JCR-based Resources¶
JCR-based Resources are provided with the default JcrResourceProvider
. This Resource provider is always available and is always asked last. That is Resources provided by other Resource providers may never be overruled by repository based Resources.
Bundle-based Resources¶
Resources may by provided by OSGi bundles. Providing bundles have a Bundle manifest header Sling-Bundle-Resources
containing a list of absolute paths provided by the bundle. The path are separated by comma or whitespace (SP, TAB, VTAB, CR, LF).
The BundleResourceProvider
supporting bundle-based Resources provides directories as Resources of type nt:folder
and files as Resources of type nt:file
. This matches the default primary node types intended to be used for directories and files in JCR repositories.
For details see Bundle Resource.
Servlet Resources¶
Servlet Resources are registered by the Servlet Resolver bundle for Servlets registered as OSGi services. See Servlet Resolution for information on how Servlet Resources are provided.
File System Resources¶
The Filesystem Resource Provider provides access to the operating system's filesystem through the Sling ResourceResolver. Multiple locations may be mapped into the resource tree by configuring the filesystem location and the resource tree root path for each location to be mapped.
For details see File System Resources.
Merged Resources¶
The merged resource provider exposes a view on merged resources from multiple locations.

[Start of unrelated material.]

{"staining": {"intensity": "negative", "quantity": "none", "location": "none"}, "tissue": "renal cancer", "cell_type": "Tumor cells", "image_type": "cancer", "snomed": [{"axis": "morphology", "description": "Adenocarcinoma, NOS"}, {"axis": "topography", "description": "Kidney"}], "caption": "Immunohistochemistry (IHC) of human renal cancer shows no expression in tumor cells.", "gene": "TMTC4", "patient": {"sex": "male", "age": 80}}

For details see Resource Merger.
Custom Resource providers¶
Custom ResourceProvider services can be used to integrate your own custom resources in the Sling resource tree.

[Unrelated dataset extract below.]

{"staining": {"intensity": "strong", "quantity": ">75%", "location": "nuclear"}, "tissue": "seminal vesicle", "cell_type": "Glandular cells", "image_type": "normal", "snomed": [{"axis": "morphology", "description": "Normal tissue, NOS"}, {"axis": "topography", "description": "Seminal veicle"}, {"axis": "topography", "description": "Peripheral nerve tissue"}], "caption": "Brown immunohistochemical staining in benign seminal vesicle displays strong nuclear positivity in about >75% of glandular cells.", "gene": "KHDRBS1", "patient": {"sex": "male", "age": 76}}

For a simple example of that, see the PlanetResourceProvider used in our integration tests.
Writeable Resources¶
Sling now supports full CRUD functionality on Resources, without necessarily having to go through the JCR API.

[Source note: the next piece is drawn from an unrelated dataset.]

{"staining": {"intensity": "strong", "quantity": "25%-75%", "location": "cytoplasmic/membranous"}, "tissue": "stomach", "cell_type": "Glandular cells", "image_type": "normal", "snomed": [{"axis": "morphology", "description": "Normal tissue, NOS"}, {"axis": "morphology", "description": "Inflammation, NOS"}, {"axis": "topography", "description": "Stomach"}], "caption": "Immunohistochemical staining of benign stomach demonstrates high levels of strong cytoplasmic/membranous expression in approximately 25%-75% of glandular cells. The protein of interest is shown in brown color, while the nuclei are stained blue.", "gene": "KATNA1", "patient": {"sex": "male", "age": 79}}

The advantage is that this works for any ResourceProvider that supports the required operations.
See the testSimpleCRUD method in WriteableResourcesTest for a basic example of how that works. More details can be found at Sling API CRUD Support.
Resource Observation¶
To be notified whenever certain resources or their properties have been modified/added/removed there are different possibilities
Resource Observation API (ResourceChangeListener)¶
This API is only available since Sling API 2.11.0 (SLING-4751).
Register an OSGi service for org.apache.sling.api.resource.observation.ResourceChangeListener
or org.apache.sling.api.resource.observation.ExternalResourceChangeListener
to be notified about changes. Certain properties can be used to restrict subscription to only a subset of events.
OSGi Event Admin¶
Resource events are sent out via the OSGi Event Admin. You can subscribe to those event by registering an OSGi service for org.osgi.service.event.EventHandler
. Several properties should be used to restrict the subscription to only the relevant event. The event topics which are used for resources are listed as constants in org.apache.sling.api.SlingConstants
starting with the prefix TOPIC_
.
Wrap/Decorate Resources¶
The Sling API provides an easy way to wrap or decorate a resource before returning. Details see Wrap or Decorate Resources.